THE PROBLEM:
A faithful copy is needed. Set down all of the data below exactly.
[Opening GIVEN RECORDS section]
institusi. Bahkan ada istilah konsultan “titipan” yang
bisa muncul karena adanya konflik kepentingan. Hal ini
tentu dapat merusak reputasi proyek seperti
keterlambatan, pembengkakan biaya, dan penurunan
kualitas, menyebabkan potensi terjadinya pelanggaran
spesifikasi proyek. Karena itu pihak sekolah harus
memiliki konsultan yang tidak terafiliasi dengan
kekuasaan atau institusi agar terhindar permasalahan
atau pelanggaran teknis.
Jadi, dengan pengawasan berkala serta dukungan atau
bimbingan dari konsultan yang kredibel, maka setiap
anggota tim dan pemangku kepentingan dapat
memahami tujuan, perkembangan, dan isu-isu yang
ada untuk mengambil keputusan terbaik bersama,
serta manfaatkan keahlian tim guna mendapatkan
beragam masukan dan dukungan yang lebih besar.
[Closing GIVEN RECORDS section]
SOLUTION FOR THIS PROBLEM:
institusi. Bahkan ada istilah konsultan “titipan” yang
bisa muncul karena adanya konflik kepentingan. Hal ini
tentu dapat merusak reputasi proyek seperti
keterlambatan, pembengkakan biaya, dan penurunan
kualitas, menyebabkan potensi terjadinya pelanggaran
spesifikasi proyek. Karena itu pihak sekolah harus
memiliki konsultan yang tidak terafiliasi dengan
kekuasaan atau institusi agar terhindar permasalahan
atau pelanggaran teknis.
Jadi, dengan pengawasan berkala serta dukungan atau
bimbingan dari konsultan yang kredibel, maka setiap
anggota tim dan pemangku kepentingan dapat
memahami tujuan, perkembangan, dan isu-isu yang
ada untuk mengambil keputusan terbaik bersama,
serta manfaatkan keahlian tim guna mendapatkan
beragam masukan dan dukungan yang lebih besar.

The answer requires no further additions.